## DIRECTIONS
Rewrite the rows from the beginning through the line containing "TRAVI DA COSTRUZIONE", replacing "Portable" with "Mobile" and leaving everything else unchanged.

## SUPPLIED RECORDS
________

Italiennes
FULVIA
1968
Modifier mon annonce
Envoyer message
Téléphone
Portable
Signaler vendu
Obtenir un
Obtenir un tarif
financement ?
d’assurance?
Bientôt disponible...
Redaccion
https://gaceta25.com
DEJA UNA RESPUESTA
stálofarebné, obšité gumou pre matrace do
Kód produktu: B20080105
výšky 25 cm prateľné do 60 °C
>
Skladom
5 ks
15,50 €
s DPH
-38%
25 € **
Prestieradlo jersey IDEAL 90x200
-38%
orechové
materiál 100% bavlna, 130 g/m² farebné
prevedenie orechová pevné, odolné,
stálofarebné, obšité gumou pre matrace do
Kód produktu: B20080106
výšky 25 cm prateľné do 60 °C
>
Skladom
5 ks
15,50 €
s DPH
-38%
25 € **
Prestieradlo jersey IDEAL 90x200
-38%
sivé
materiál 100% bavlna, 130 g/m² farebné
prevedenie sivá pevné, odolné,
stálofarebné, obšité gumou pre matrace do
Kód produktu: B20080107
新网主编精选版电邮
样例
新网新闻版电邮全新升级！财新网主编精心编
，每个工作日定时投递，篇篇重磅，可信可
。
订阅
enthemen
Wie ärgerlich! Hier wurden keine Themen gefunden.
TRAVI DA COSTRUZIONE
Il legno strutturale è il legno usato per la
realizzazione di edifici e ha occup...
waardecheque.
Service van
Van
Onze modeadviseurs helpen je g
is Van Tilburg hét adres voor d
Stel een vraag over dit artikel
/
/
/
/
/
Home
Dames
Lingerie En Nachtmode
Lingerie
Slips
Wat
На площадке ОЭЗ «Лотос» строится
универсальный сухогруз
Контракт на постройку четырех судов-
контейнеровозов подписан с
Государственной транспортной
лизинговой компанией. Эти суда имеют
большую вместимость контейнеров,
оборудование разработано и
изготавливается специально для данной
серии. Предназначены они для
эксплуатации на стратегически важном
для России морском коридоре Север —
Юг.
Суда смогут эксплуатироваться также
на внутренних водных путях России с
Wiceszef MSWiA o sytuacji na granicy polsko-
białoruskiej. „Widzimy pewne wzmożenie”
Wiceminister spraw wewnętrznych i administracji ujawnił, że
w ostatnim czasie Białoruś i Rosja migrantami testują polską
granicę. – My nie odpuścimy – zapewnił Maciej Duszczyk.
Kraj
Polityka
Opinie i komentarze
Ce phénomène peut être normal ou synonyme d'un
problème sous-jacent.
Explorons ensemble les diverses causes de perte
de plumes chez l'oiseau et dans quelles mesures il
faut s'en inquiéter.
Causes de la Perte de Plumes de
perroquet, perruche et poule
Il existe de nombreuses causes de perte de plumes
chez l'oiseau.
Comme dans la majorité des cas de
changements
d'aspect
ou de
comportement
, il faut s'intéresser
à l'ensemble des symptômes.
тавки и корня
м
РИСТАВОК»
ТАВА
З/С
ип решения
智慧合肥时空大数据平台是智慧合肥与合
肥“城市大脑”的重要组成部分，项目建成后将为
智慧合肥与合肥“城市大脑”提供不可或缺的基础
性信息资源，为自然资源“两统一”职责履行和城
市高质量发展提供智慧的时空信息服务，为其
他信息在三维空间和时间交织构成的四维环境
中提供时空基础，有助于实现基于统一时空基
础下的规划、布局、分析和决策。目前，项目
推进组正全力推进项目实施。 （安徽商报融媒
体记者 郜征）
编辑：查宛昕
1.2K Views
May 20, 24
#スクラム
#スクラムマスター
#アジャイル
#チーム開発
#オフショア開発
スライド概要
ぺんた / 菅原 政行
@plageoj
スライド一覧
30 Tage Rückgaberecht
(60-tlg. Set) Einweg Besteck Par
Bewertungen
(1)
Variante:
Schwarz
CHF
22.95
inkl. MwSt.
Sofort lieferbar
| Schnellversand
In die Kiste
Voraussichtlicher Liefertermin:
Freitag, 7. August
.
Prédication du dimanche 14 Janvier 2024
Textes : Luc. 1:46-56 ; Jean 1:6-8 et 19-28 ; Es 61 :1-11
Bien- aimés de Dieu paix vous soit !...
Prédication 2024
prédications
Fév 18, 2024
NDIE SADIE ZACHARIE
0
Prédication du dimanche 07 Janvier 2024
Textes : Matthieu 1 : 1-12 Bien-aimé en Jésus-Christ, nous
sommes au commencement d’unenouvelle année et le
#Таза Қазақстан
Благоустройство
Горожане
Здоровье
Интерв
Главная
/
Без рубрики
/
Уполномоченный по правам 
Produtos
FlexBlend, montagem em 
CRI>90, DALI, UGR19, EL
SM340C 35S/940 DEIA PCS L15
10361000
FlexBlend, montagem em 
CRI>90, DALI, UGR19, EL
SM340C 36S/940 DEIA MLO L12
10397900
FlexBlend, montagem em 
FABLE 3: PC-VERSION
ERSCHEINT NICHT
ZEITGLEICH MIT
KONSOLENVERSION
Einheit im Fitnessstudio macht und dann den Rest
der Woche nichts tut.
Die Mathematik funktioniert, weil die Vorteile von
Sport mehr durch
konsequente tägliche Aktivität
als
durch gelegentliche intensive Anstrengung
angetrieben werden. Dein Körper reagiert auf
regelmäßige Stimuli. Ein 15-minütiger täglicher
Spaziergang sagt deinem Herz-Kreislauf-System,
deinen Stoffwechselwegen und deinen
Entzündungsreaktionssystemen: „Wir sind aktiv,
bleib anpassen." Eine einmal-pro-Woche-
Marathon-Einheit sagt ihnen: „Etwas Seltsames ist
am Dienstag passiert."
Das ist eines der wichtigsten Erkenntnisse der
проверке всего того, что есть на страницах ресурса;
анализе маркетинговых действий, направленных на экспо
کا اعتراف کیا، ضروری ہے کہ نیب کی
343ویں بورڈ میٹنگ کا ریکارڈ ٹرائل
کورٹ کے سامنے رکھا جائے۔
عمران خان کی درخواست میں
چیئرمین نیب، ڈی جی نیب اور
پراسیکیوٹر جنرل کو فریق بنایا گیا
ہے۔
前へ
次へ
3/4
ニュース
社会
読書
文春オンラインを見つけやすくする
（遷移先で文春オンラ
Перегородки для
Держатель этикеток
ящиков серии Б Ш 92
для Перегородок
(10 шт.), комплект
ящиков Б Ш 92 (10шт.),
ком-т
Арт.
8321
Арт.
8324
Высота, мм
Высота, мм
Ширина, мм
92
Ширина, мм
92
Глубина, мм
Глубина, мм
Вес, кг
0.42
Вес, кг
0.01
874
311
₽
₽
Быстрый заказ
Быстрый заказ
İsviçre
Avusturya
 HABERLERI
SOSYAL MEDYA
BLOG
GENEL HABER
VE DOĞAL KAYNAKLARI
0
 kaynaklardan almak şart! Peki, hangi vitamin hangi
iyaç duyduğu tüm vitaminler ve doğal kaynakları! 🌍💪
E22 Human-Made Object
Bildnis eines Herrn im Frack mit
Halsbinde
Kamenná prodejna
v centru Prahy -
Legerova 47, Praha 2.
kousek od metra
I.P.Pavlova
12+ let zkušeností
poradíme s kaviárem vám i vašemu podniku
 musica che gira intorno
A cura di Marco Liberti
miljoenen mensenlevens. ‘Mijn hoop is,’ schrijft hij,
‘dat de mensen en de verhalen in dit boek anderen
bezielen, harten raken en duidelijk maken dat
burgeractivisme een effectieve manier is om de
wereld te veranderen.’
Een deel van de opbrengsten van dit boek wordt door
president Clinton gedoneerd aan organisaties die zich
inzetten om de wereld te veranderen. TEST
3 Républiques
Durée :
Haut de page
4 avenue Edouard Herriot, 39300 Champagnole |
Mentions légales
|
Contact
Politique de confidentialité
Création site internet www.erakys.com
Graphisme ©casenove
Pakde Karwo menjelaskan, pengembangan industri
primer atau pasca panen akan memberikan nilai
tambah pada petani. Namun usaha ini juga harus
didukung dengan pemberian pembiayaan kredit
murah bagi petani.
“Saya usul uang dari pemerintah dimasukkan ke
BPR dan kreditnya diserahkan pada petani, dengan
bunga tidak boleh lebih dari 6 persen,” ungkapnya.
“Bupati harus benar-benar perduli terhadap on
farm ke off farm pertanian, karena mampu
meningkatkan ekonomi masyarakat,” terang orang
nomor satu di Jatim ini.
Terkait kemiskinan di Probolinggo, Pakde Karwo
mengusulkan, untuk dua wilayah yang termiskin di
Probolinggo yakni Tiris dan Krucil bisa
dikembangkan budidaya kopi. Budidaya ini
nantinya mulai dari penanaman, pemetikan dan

________

## YOUR RESPONSE
Italiennes
FULVIA
1968
Modifier mon annonce
Envoyer message
Téléphone
Mobile
Signaler vendu
Obtenir un
Obtenir un tarif
financement ?
d’assurance?
Bientôt disponible...
Redaccion
https://gaceta25.com
DEJA UNA RESPUESTA
stálofarebné, obšité gumou pre matrace do
Kód produktu: B20080105
výšky 25 cm prateľné do 60 °C
>
Skladom
5 ks
15,50 €
s DPH
-38%
25 € **
Prestieradlo jersey IDEAL 90x200
-38%
orechové
materiál 100% bavlna, 130 g/m² farebné
prevedenie orechová pevné, odolné,
stálofarebné, obšité gumou pre matrace do
Kód produktu: B20080106
výšky 25 cm prateľné do 60 °C
>
Skladom
5 ks
15,50 €
s DPH
-38%
25 € **
Prestieradlo jersey IDEAL 90x200
-38%
sivé
materiál 100% bavlna, 130 g/m² farebné
prevedenie sivá pevné, odolné,
stálofarebné, obšité gumou pre matrace do
Kód produktu: B20080107
新网主编精选版电邮
样例
新网新闻版电邮全新升级！财新网主编精心编
，每个工作日定时投递，篇篇重磅，可信可
。
订阅
enthemen
Wie ärgerlich! Hier wurden keine Themen gefunden.
TRAVI DA COSTRUZIONE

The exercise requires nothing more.